Friday, October 26, 2007

Access 2007 woes

I don't have any complaints about using the Access 2007 application whatsoever. After the not so brief period that took me to learn the new user interface (some stuff on the older UI was quicker to use), the experience is quite smooth. Not so on the nuts-and-bolts side of the question.

As you already know I'm an OLEDB freak, and I use it for all native code database access I write both on the device and on the desktop. Last year I did write a sizeable amount of code for my data synchrnization component (Data Port Sync) and this targeted the JET 4.0 database engine. The code I wrote implemented both the Access database preparation and also change tracking. Database preparation involves creating a few extra tables and adding two columns to every tracked table. This looks pretty simple to do using straight SQL, but when I consistently failed to create self generating "replication id" columns (the SQL equivalent of the uniqueidentifier type with the rowguidcol property) I turned to the low-level
ITableDefinitionWithConstraints OLEDB interface to do all the table creation work. The code is not nice to see, but it is effective and gave me an added bonus: I can hide the tables from the user. To add the extra columns to the tracked tables, I used the
ITableDefinition interface.

Recently I started to get requests from my customers to support the new Access 2007 file format on my data transfer products. Changing the provider from Microsoft.Jet.OLEDB.4.0 to Microsoft.ACE.OLEDB.12.0 did the trick quite nicely because Microsoft kept all the other connection string properties untouched. BTW: where can I find a reference to all the properties and most importantly, where are the new header files for OLEDB?

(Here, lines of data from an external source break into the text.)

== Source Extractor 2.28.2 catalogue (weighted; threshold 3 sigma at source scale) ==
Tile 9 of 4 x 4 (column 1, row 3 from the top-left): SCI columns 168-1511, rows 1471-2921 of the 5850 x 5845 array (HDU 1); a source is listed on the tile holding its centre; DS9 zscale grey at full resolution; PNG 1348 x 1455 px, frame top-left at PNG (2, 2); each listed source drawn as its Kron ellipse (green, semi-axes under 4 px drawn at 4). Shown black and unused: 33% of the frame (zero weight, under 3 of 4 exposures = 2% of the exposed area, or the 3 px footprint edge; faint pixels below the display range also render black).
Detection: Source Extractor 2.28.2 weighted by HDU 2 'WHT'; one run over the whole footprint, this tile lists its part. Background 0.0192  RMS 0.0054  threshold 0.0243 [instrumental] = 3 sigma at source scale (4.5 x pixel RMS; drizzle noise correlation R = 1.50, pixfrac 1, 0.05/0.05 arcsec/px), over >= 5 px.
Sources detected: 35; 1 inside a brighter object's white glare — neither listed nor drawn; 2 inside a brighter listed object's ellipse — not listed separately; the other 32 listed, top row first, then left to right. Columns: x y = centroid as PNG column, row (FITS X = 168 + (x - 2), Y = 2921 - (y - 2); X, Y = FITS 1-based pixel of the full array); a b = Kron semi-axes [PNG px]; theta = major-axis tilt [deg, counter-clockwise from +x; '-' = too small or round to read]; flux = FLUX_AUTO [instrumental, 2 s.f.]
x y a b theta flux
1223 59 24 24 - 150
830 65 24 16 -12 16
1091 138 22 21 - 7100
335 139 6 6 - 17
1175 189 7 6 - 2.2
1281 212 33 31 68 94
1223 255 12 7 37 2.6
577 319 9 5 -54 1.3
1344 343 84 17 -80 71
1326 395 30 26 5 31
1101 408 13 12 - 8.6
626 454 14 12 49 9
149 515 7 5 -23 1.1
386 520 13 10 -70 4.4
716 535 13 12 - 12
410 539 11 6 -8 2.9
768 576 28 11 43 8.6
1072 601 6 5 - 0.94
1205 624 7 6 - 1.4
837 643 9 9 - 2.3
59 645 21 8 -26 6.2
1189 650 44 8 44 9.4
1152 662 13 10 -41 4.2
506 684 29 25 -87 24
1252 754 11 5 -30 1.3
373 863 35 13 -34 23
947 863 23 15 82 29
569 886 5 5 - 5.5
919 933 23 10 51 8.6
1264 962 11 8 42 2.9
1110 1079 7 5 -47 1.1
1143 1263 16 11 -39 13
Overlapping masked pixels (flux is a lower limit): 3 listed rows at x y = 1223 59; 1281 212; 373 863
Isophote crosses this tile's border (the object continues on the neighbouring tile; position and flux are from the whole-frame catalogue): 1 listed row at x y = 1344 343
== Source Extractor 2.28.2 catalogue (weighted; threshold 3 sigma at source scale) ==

The first implementation of the Access 2007 database engine was shipped on the Data Port Console release. Although it does not create the mdb or accdb files (yet), it successfully imports and exports data to and from the various SDF formats.

Going back to the desktop synchronization code (which will eventually see its way into the Console) I recently began to write a small desktop agent for simple desktop scenarios. Putting the new code to work was quite easy until I decided to test the code against an Access 2007 database. I picked up the old Northwind sample and converted it to the new engine only to find that my preparation code would fail miserably. There were no issues when the tracking columns were created, but it proved next to impossible to create the tracking tables: the engine would throw an E_FAIL error with a very strange OLEDB error description: "Could not find field." Period. I changed every possible factor that could be causing this: column names, the table name, absence or presence of delimiter brackets. Nothing would work. Out of desperation, I replaced the code with a straight SQL DDL command only to be greeted with a similar error: "Could not find field 'SID'." I beg your pardon? There is no 'SID' in my command! Has Access gone mad?

No, Access is working perfectly but the accdb file seems to be corrupt. After reverting all the code back to what it was, I decided to create a new accdb from scratch and then import new data from an SDF using the Console. After running it through the preparation code there was no error! Is the database conversion code broken in Access 2007?

Bottom line: don't convert mdb to accdb. Create a new accdb and then import the old data into it. Sigh.